═══ Supplied text ═══

Raquel Welch Wasn't Cast In A James Bond Movie, But Thunderball Still Launched Her Career

The late Raquel Welch was always very pragmatic about her acting career. She understood that she was largely approached for very specific kinds of roles merely for her model good looks and dazzling on-screen sparkle. It's telling that one of her most famous roles, that of Loana in Don Chaffey's 1966 film "One Million Years B.C.," featured Welch in a revealing fur bikini. That Welch was also a hilarious actor was a marvelous bonus for audiences everywhere. She was always very game, and can be seen in any number of energetic and bawdy comedies. Of course she was in Richard Lester's celibate "Three Musketeers" movies in the 1970s. She was, however, always aware of what audiences were looking at. Case in point: Welch's 2010 autobiography is called "Beyond the Cleavage."

In that book, Welch revealed that she was once approached to play the central love interest in the early James Bond film "Thunderball." One of the film's producers, evidently, saw one of Welch's modeling spreads in a recent magazine — a spread with an amusing title — and immediately wanted her to appear on screen next to Sean Connery. The role of Dominique "Domino" Derval would eventually go to actor and model Claudine Auger. As it so happens, Welch was unable to appear in a James Bond movie for that very basic and most uninteresting of reasons: a scheduling conflict.

Welch left the spy movie behind, and found herself floating around in a famed 1960s sci-fi film, and not a very glamorous one at that. Welch recalled the meetings she had, and later, the outfits she wore.

Ready to snuggle up to Sean Connery

As Raquel Welch told it in her book:

"I was tested for 'Thunderball.' Producer Cubby Broccoli had seen my photo in a Life magazine layout called 'The End of the Great Girl Drought!' He called Jack Gilardi, my agent at GAC, and the subsequent buzz around town created so much excitement that it enabled me to bag a long-term contract at 20th Century Fox. But because of a technicality involving start dates and contract options, Fox put me in the sci-fi classic 'Fantastic Voyage.'"

The Life Magazine in question was, incidentally, the October 1964 issue. You can read it online.

═══

Your objective → Write out word for word the passage of the Raquel Welch article starting at "In that book, Welch" and ending at "a scheduling conflict.".

═══ Data segment ═══

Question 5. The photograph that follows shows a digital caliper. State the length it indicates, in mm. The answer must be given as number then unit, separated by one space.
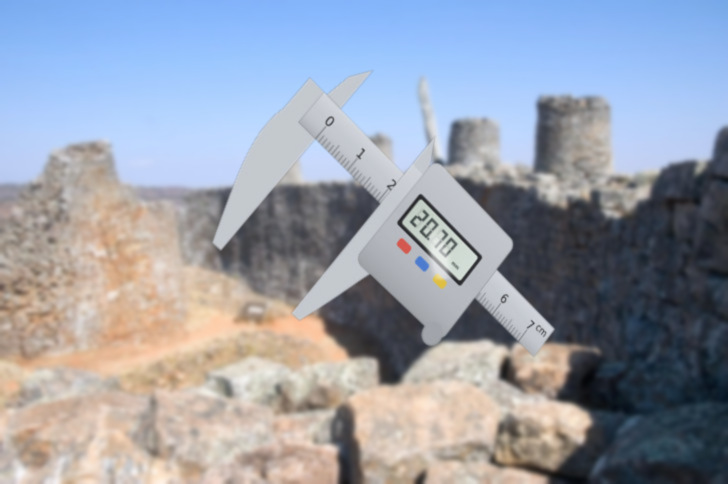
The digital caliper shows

═══

Exercise answer →
In that book, Welch revealed that she was once approached to play the central love interest in the early James Bond film "Thunderball." One of the film's producers, evidently, saw one of Welch's modeling spreads in a recent magazine — a spread with an amusing title — and immediately wanted her to appear on screen next to Sean Connery. The role of Dominique "Domino" Derval would eventually go to actor and model Claudine Auger. As it so happens, Welch was unable to appear in a James Bond movie for that very basic and most uninteresting of reasons: a scheduling conflict.